**Required action:** Your answer should consist only of the records, copied exactly, with the images removed.
<<<<
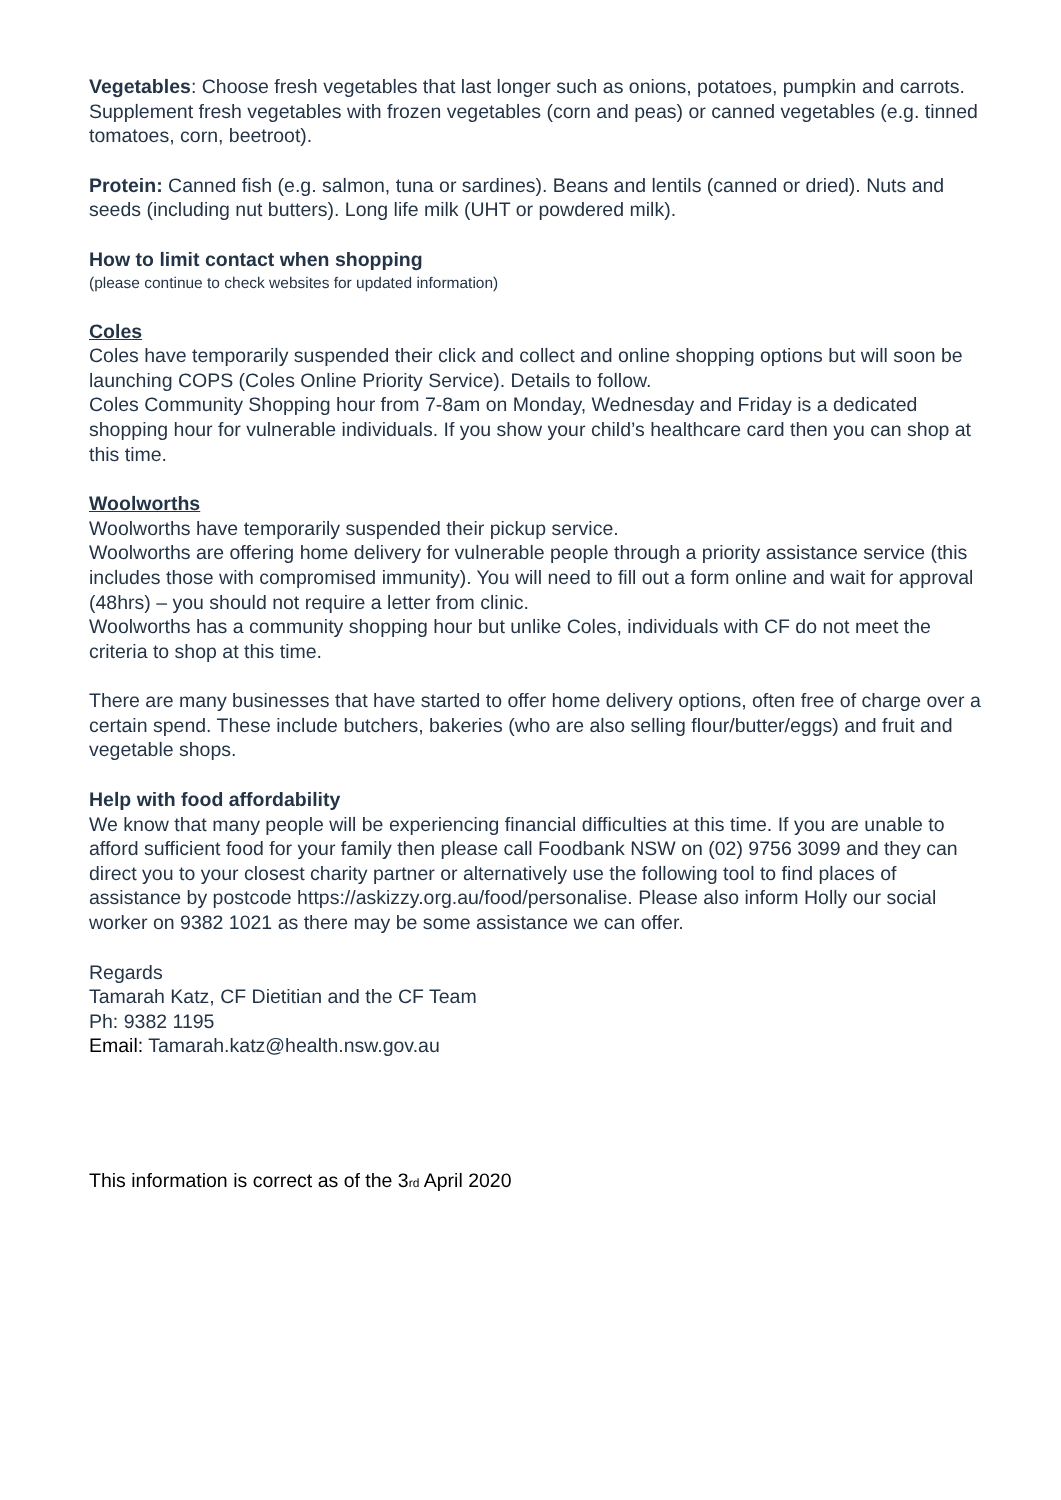Vegetables: Choose fresh vegetables that last longer such as onions, potatoes, pumpkin and carrots. Supplement fresh vegetables with frozen vegetables (corn and peas) or canned vegetables (e.g. tinned tomatoes, corn, beetroot).
Protein: Canned fish (e.g. salmon, tuna or sardines). Beans and lentils (canned or dried). Nuts and seeds (including nut butters). Long life milk (UHT or powdered milk).
How to limit contact when shopping
(please continue to check websites for updated information)
Coles
Coles have temporarily suspended their click and collect and online shopping options but will soon be launching COPS (Coles Online Priority Service). Details to follow.
Coles Community Shopping hour from 7-8am on Monday, Wednesday and Friday is a dedicated shopping hour for vulnerable individuals. If you show your child’s healthcare card then you can shop at this time.
Woolworths
Woolworths have temporarily suspended their pickup service.
Woolworths are offering home delivery for vulnerable people through a priority assistance service (this includes those with compromised immunity). You will need to fill out a form online and wait for approval (48hrs) – you should not require a letter from clinic.
Woolworths has a community shopping hour but unlike Coles, individuals with CF do not meet the criteria to shop at this time.
There are many businesses that have started to offer home delivery options, often free of charge over a certain spend. These include butchers, bakeries (who are also selling flour/butter/eggs) and fruit and vegetable shops.
Help with food affordability
We know that many people will be experiencing financial difficulties at this time. If you are unable to afford sufficient food for your family then please call Foodbank NSW on (02) 9756 3099 and they can direct you to your closest charity partner or alternatively use the following tool to find places of assistance by postcode https://askizzy.org.au/food/personalise. Please also inform Holly our social worker on 9382 1021 as there may be some assistance we can offer.
Regards
Tamarah Katz, CF Dietitian and the CF Team
Ph: 9382 1195
Email: Tamarah.katz@health.nsw.gov.au
This information is correct as of the 3<sub>rd</sub> April 2020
>>>>
**Solution:**
Vegetables: Choose fresh vegetables that last longer such as onions, potatoes, pumpkin and carrots. Supplement fresh vegetables with frozen vegetables (corn and peas) or canned vegetables (e.g. tinned tomatoes, corn, beetroot).
Protein: Canned fish (e.g. salmon, tuna or sardines). Beans and lentils (canned or dried). Nuts and seeds (including nut butters). Long life milk (UHT or powdered milk).
How to limit contact when shopping
(please continue to check websites for updated information)
Coles
Coles have temporarily suspended their click and collect and online shopping options but will soon be launching COPS (Coles Online Priority Service). Details to follow.
Coles Community Shopping hour from 7-8am on Monday, Wednesday and Friday is a dedicated shopping hour for vulnerable individuals. If you show your child’s healthcare card then you can shop at this time.
Woolworths
Woolworths have temporarily suspended their pickup service.
Woolworths are offering home delivery for vulnerable people through a priority assistance service (this includes those with compromised immunity). You will need to fill out a form online and wait for approval (48hrs) – you should not require a letter from clinic.
Woolworths has a community shopping hour but unlike Coles, individuals with CF do not meet the criteria to shop at this time.
There are many businesses that have started to offer home delivery options, often free of charge over a certain spend. These include butchers, bakeries (who are also selling flour/butter/eggs) and fruit and vegetable shops.
Help with food affordability
We know that many people will be experiencing financial difficulties at this time. If you are unable to afford sufficient food for your family then please call Foodbank NSW on (02) 9756 3099 and they can direct you to your closest charity partner or alternatively use the following tool to find places of assistance by postcode https://askizzy.org.au/food/personalise. Please also inform Holly our social worker on 9382 1021 as there may be some assistance we can offer.
Regards
Tamarah Katz, CF Dietitian and the CF Team
Ph: 9382 1195
Email: Tamarah.katz@health.nsw.gov.au
This information is correct as of the 3<sub>rd</sub> April 2020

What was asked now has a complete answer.